25 November, 2009

The coolest/saddest thing ever

this morning I was talking to my friend Ralph when I left to get a soda. When I returned to my computer Ralph had gone to bed (he lives in California). Before signing off, he'd written:

so two asperger things
8:54 AM 1. a guy in my program has it and everytime I talk to him I remember that and go "FUCK! I WANT TO HANG OUT WITH AMANDA"
2. DId you hear about the kid who ran away from home and spent a week living on the subway in NYC?


I had not heard! But I have now. The kid is named Francisco Hernandez Jr. and he lives in Brooklyn. He's 13 and was diagnosed with Asperger's three years ago. When he's under pressure, Francisco (in the words of the doctor who diagnosed him) "freezes in confusion because he does not know what to do or say." On October 15, he was yelled at for not completing an assignment, and the school called his mom. When Francisco called his mom to say he was coming home, his mom told him that she wanted to have a serious talk with him. He was so anxious that he got on the subway and continued to ride the subway for 11 days, using his bag as a pillow and using the ten dollars he had on him to buy junk food at subway stations.

His parents feel that the police didn't work hard enough to find Francisco because they are immigrants and didn't "understand how to manage the situation [or] speak English very well." A detective told his mom that Francisco was probably staying with a friend--but he doesn't have any friends. Francisco says he "stopped feeling anything" while he was riding the subway. When asked what he thinks about the fact that no one noticed him or talked to him for eleven days, he said, "Nobody really cares about the world and about people.”

This story is both the saddest and the coolest thing ever. Like many ASD people, I love trains, and living on a subway train is the kind of thing I made up stories about when I was a kid, writing up elaborate plans of how I'd survive. Francisco has accomplished a feat of E. L. Konigsburg proportions. There's also something iconic about the unselfconsciously gloomy statements he made to the New York Times--"nobody really cares about the world and about people"? I'm pretty sure he could become the next Edward Scissorhands or Jeff Mangum.

But while it's nice to imagine Francisco bragging about his adventure to his friends when he's 19 or 20, the time when this will be just an awesome story is a long way away. The time when Francisco will have friends is, probably, a long way away, and I bet it seems so far away that he doesn't believe it exists. He said he was planning on staying on the subway forever; he lost all sense of time. I think people lose their sense of time when they think that things are so bad they'll never change.
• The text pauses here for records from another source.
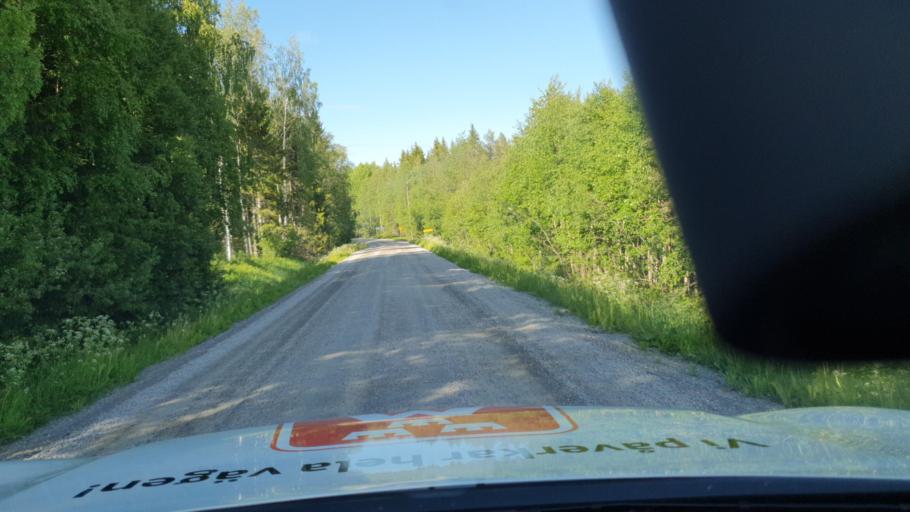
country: SE
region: Vaesterbotten
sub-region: Vannas Kommun
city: Vaennaes
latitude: 63.8033
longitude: 19.6374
The words "eighth grade" are the two most painful words in the English language, at least for me. But I still believed in a better future, sort of; not with all my heart, but enough that I didn't try to disappear from life altogether. I held on. It breaks my heart that Francisco didn't believe there was anything to hold on for, that the world was just too scary for him to stay.

I want to write him a letter. I want this period of his life to be over. I want him to go the school where his doctors want him to go, where he can be with other kids who have disabilities, instead of staying at the school that claims he's doing fine but terrified him into disappearing for two weeks. I just want him to be older, playing video games with his friends and saying, "hey, did I ever tell you about the time I ran away and lived on the subway?"